Given data.
▶

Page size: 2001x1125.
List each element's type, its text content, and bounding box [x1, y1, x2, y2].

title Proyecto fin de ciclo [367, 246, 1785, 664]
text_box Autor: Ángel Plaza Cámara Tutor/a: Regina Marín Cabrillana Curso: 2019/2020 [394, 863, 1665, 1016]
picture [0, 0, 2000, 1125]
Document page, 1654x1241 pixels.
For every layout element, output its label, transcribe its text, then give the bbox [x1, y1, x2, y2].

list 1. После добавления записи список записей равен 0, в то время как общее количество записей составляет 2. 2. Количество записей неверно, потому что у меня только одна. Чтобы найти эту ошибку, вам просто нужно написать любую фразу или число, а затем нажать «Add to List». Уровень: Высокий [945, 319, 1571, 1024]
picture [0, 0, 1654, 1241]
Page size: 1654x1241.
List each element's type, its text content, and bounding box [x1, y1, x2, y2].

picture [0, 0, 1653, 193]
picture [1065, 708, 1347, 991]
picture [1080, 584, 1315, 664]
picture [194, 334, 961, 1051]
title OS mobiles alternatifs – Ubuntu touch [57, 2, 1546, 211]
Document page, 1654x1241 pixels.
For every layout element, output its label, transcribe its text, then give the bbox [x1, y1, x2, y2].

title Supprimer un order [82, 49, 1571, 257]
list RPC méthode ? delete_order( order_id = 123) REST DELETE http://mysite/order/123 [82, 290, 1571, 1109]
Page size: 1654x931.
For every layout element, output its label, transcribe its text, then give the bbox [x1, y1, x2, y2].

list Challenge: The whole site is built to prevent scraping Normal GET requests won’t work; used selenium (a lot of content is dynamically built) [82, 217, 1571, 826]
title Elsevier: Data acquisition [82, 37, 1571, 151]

◀

Repeat the material above in full, swapping "bounding box" for "enclosing box" and leaving everything else unchanged.

Page size: 2001x1125.
List each element's type, its text content, and enclosing box [x1, y1, x2, y2].

title Proyecto fin de ciclo [367, 246, 1785, 664]
text_box Autor: Ángel Plaza Cámara Tutor/a: Regina Marín Cabrillana Curso: 2019/2020 [394, 863, 1665, 1016]
picture [0, 0, 2000, 1125]
Document page, 1654x1241 pixels.
For every layout element, output its label, transcribe its text, then give the bbox [x1, y1, x2, y2].

list 1. После добавления записи список записей равен 0, в то время как общее количество записей составляет 2. 2. Количество записей неверно, потому что у меня только одна. Чтобы найти эту ошибку, вам просто нужно написать любую фразу или число, а затем нажать «Add to List». Уровень: Высокий [945, 319, 1571, 1024]
picture [0, 0, 1654, 1241]
Page size: 1654x1241.
List each element's type, its text content, and enclosing box [x1, y1, x2, y2].

picture [0, 0, 1653, 193]
picture [1065, 708, 1347, 991]
picture [1080, 584, 1315, 664]
picture [194, 334, 961, 1051]
title OS mobiles alternatifs – Ubuntu touch [57, 2, 1546, 211]
Document page, 1654x1241 pixels.
For every layout element, output its label, transcribe its text, then give the bbox [x1, y1, x2, y2].

title Supprimer un order [82, 49, 1571, 257]
list RPC méthode ? delete_order( order_id = 123) REST DELETE http://mysite/order/123 [82, 290, 1571, 1109]
Page size: 1654x931.
For every layout element, output its label, transcribe its text, then give the bbox [x1, y1, x2, y2].

list Challenge: The whole site is built to prevent scraping Normal GET requests won’t work; used selenium (a lot of content is dynamically built) [82, 217, 1571, 826]
title Elsevier: Data acquisition [82, 37, 1571, 151]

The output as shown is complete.